“Bela Lugosi’s dead, undead, undead…” intoned Peter Murphy on the single that released a new genre – not to mention a fair scattering of bats – into the world.
Like the vampiric film star Bauhaus (pictured below right) eulogized, Goth has never gone quietly into the ground, finding virgin blood to drink wherever the young, pale, alienated and over-imaginative flock together.
Whether dressed in black leather, horror movie-chic, or the pancake makeup and crucifixes of the old school, the iconography and sound of Goth continue to spark the imagination of new generations.
In fact, it is oddly enduring for music so frequently mocked as belonging to pantomime gloom-and-doom merchants skulking about in black lipstick.
Ignore the clichés and it is clear to see how Goth’s heterogeneity – a flamboyant mutation of Punk, Glam, New Romantic and plain old rock – ensured its success from the start.

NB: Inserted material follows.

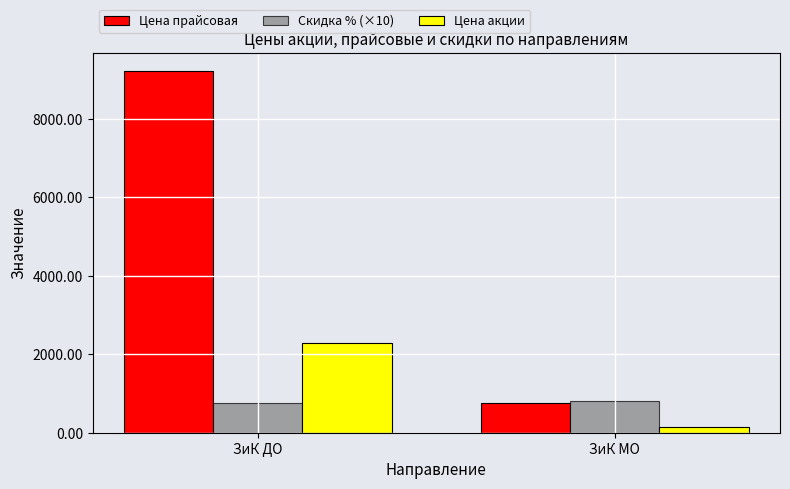

What is the difference between the Скидка % (×10) values at ЗиК МО and ЗиК ДО?

45.5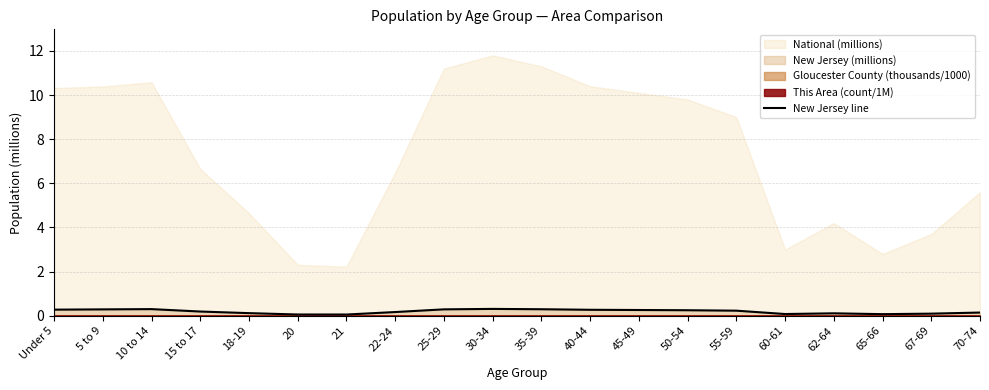

The value at 50-54 is 0.2. True or false?

True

In Britain, its crucible was The Batcave in Soho, run by Specimen singer Ollie (who bore a stunning resemblance to Tim Curry in The Rocky Horror Picture Show) – a club that encouraged dressing up without the media-friendly posing of the New Romantics.
This was a place for those who had heard the nuclear-age transmissions of Siouxsie & The Banshees, Bauhaus, The Cure, Joy Division and Killing Joke while its stage played host to such scene stalwarts as Sex Gang Children, Alien Sex Fiend and Specimen, who ran the joint.
Away from this arty cabaret, however, a second wave was crashing over Leeds, where the stark drum-machine rock of The Sisters Of Mercy, Red Lorry Yellow Lorry and The Mission would ultimately outpace the twisted originators.
It was in California, however, that things got really serious, with Christian Death kicking off a deathrock scene that must have made it very hard to dress for the Los Angeles sunshine . . .
In Britain, Goth’s rich escapism was a necessary part of the austere, ten-year Conservative reign but by the end of the 1980s, it had become mainstream enough for the chain stores to exploit.